Я переживала о судьбах людей, которых никогда не встречала, никогда бы и не встретила, проживи я на свете хоть тысячу лет… Это особенность такая была во мне, о которой никто не знал. Странность, старательно скрываемая от чужих глаз. Необнаруженная причуда. Неизобличенная блажь. Благоглупости, одним словом. Но благодаря этому моя жизнь на земле приобрела хотя бы некоторое таинственное неземное свечение.
…Вот ТАНДЗИ какой-то. Сумасшедший японский юноша. Ведь ты знал его, кажется? Ты, кажется, подружился с ним, когда был в Японии, не так ли?
ВЕЗАЛЛИ. Нет, это не я. Это валторнист Редин, русский, – о мальчике рассказывал мне он, когда я навещал его в психиатрической лечебнице. Он давал мне послушать магнитофонные кассеты с записями этого японского вундеркинда. Оказывается, юный японский псих был гениальным пианистом. На почве музыки у него и поехала крыша. Господин же русский музыкант свихнулся на том, что вроде бы потерял чувство юмора. А было ли ему что терять, вот вопрос.
ТАНДЗИ. Кажется, я встретился с русским музыкантом, когда мне было двадцать два года. Я тогда учился в университете Васеда на русском отделении. Эта встреча в психиатрической лечебнице была для меня настоящей удачей! Мы говорили по-русски, я мог практиковаться с ним в разговорном языке.

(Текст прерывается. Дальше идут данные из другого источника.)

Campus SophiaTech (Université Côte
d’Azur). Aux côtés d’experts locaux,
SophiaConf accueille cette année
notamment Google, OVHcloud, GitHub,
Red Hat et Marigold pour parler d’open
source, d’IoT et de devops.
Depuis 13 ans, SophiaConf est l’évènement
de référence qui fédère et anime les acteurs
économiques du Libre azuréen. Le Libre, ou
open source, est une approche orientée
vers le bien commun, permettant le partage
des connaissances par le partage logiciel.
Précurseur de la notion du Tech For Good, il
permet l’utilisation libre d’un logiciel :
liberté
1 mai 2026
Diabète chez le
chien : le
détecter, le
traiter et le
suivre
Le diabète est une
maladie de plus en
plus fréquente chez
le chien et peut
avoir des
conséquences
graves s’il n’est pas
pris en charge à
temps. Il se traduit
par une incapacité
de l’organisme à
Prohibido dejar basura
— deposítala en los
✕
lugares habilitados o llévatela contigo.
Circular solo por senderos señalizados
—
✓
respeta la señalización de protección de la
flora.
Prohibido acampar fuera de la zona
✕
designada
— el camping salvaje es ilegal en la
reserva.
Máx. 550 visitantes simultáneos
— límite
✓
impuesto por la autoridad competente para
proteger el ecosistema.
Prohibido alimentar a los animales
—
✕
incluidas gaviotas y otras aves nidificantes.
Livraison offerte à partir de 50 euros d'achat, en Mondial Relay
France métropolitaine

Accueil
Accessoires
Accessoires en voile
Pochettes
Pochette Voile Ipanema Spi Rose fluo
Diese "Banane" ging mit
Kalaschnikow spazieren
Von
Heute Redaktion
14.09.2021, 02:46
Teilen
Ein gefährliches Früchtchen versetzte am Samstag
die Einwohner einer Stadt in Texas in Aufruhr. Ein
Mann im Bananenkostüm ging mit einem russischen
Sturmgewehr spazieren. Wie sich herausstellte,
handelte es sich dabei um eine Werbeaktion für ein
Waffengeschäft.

Он закончил консерваторию по композиторскому классу, но почему-то не стал сочинять музыку, а стал валторнистом. Мне он объяснил, что это вышло из-за сильно развитого у него в молодости чувства юмора. Ему было смешно, говорил он мне с грустным, даже тоскливым видом, что валторнисты надувают щеки, выпучивают глаза и вместе с тем извлекают из своих инструментов такие замечательные музыкальные звуки. Романтические, говорил он, гулкие, напоминающие далекое лесное эхо.
РАФАЭЛЛА. Ты ведь был, мой мальчик, я слышала – гениальным музыкантом?
ТАНДЗИ (болезненно вскрикивает). Что вы! Я был всего лишь маленький больной человек!
РАФАЭЛЛА. Но говорили, что уже в шесть лет ты замечательно играл клавирные сочинения Баха.
ВЕЗАЛЛИ. Да, именно так и говорил ОБЕЗЬЯНА РЕДИН…
ОБЕЗЬЯНА РЕДИН. Не просто замечательно играл – играл изумительно, красиво, глубоко, как большой музыкант. Это было не просто исполнением талантливого вундеркинда, это было игрой зрелого мастера…
РАФАЭЛЛА. Неужели! Милый ТАНДЗИ, как это тебе удавалось?